Lewis (“Lew”) Wallace wanted to be remembered as a great soldier. But he turned to writing in his spare time and now he will always be best known as the author of “Ben-Hur: A Tale of The Christ”, which was published on this day.
From an early age, Wallace, who was born in 1827, dreamed of winning fame and glory in battle. His father had graduated from the U.S. Military Academy at West Point and his uniform made a lasting impression on his son. “The shining bullet-buttons of the coat captured my childish fancy,” he was to write in his autobiography.
Wallace went on to serve in the 1846 Mexican-American War, afterwards becoming a lawyer. He was then elected to the state Senate but served again in the Union army during the Civil War, reaching the rank of major-general.
While all the fighting and feuding was going on Wallace took time out to write and by the end of his life he had completed seven books including novels and biographies. They were all overshadowed by his most successful work, Ben-Hur.
According to the General Lew Wallace Study and Museum he had been researching and writing the novel for seven years and did most of his work on it underneath a beech tree near his home in Crawfordsville, Indiana (zie foto).
It tells the story of Judah Ben-Hur, a Jewish prince who is enslaved by the Romans and becomes a charioteer and a Christian. Running in parallel with Judah’s narrative is the unfolding story of Jesus Christ, from the same region and age.
Only 2,800 copies were sold in the first seven months after the book’s publication in 1880, but its popularity grew and it began to pick up readers around the world. By 1886, Wallace was receiving $11,000 a year in royalties ($300,000 today) and by 1889 it had been translated into several languages with sales of over 400,000.
In 1900, Ben-Hur became the best-selling American novel of the 19th century, knocking Harriet Beecher Stowe’s Uncle Tom’s Cabin off the top spot. In her 2009 book, Ben-Hur: The Book That Shook the World, writer Amy Lifson described it as “the most influential Christian book of the 19th Century.”
Long before that, Wallace, who died in 1905, aged 77, had written: “My God, did I set all of this in motion?”
His comment followed the 1899 opening in New York of the play based on his book. Wallace had said that a play would be impossible partly because the chariot race – an essential part of the story – could not be performed on stage. He had not taken into account the ingenuity of the designers.
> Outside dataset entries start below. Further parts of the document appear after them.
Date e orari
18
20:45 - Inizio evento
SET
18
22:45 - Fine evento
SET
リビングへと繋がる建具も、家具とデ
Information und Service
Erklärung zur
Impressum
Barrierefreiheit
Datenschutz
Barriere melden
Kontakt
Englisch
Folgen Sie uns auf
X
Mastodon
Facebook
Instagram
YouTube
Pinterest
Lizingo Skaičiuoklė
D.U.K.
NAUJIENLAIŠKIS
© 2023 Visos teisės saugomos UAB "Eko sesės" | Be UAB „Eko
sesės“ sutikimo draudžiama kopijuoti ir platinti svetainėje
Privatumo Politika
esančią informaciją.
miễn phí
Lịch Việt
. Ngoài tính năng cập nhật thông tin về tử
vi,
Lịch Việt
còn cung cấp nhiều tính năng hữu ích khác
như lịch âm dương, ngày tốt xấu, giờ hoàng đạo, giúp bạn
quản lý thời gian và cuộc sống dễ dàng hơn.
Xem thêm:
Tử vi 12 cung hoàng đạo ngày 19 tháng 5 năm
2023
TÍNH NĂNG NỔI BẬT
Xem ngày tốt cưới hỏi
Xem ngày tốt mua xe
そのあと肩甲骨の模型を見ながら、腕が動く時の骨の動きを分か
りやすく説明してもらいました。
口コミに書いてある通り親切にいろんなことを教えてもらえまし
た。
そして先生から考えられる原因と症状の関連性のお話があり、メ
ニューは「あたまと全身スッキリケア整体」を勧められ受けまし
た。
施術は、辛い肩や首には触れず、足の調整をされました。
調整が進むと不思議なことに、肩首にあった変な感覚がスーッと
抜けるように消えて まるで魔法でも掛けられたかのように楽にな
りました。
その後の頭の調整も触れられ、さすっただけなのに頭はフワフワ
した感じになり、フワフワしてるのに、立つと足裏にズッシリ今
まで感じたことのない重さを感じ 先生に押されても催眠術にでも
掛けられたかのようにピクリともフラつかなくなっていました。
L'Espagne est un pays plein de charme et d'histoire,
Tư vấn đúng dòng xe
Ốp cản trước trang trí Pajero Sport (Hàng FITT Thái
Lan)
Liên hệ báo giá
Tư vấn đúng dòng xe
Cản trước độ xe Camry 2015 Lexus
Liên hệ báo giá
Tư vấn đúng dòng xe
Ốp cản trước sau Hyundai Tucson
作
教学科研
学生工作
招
According to the General Lew Wallace Study and Museum: “They solved the problem by training eight horses, pulling two chariots, to run on treadmills installed in the floor of the stage. While the horses ran at full gallop on the stage, the background scenery – installed on a cyclorama – moved behind the racing chariots to complete the illusion that the chariots and horses were actually moving.”
The play was performed around the world for 21 years, an estimated 20 million people attending the 6,000 performances.
Next came the question of a movie. Wallace’s son Henry was adamant: “I will oppose in every way possible all attempts to produce any of General Wallace’s work in moving pictures. The reason is because the average moving picture shows are wretched exhibitions utterly unworthy of dignified consideration.”
But in the end he gave in and he sold the film rights to Metro-Goldwyn-Mayer for $600,000 in 1921. The first Ben-Hur film was released in 1925 starring 25-year-old Ramon Novarro in the title role. The silent film cost MGM $4 million and was one of the most expensive productions of the era. It received rave reviews but made only a slight profit.
However, when the studio came up with a re-make in 1959 with Charlton Heston in the lead, it grossed over $40 million on its initial release. And the movie won eleven of the twelve awards for which it was nominated at the Oscars, including Best Picture, Best Director (William Wyler), and Best Actor (Heston). Over 200 camels and 2,500 horses were used in the shooting of the film, with some 10,000 extras.
Perhaps Wallace, the would-be famous soldier, had a premonition of all this when he wrote ruefully: “It seems now that when I sit down finally in the old man’s gown and slippers, helping the cat to keep the fireplace warm, I shall look back upon Ben-Hur as my best performance.”